═══ Exercise materials
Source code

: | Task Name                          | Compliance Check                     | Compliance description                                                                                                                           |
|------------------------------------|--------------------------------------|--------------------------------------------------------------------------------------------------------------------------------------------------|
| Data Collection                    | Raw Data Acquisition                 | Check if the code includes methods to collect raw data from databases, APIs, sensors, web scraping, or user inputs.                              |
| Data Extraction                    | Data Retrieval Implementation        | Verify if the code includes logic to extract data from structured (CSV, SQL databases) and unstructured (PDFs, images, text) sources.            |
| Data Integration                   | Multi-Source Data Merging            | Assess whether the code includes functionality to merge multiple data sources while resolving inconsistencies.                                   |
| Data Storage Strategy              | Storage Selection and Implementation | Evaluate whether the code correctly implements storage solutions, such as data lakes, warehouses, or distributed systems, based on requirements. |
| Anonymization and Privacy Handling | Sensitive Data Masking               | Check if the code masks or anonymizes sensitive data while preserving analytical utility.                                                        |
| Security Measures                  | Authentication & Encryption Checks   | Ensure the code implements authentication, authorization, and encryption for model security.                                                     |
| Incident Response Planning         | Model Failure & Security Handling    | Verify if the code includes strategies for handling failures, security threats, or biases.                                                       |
══════
§ **Your goal**
How many lines in the records hold the string "databases"? Answer with only that number.

§ **Solution to this problem**
2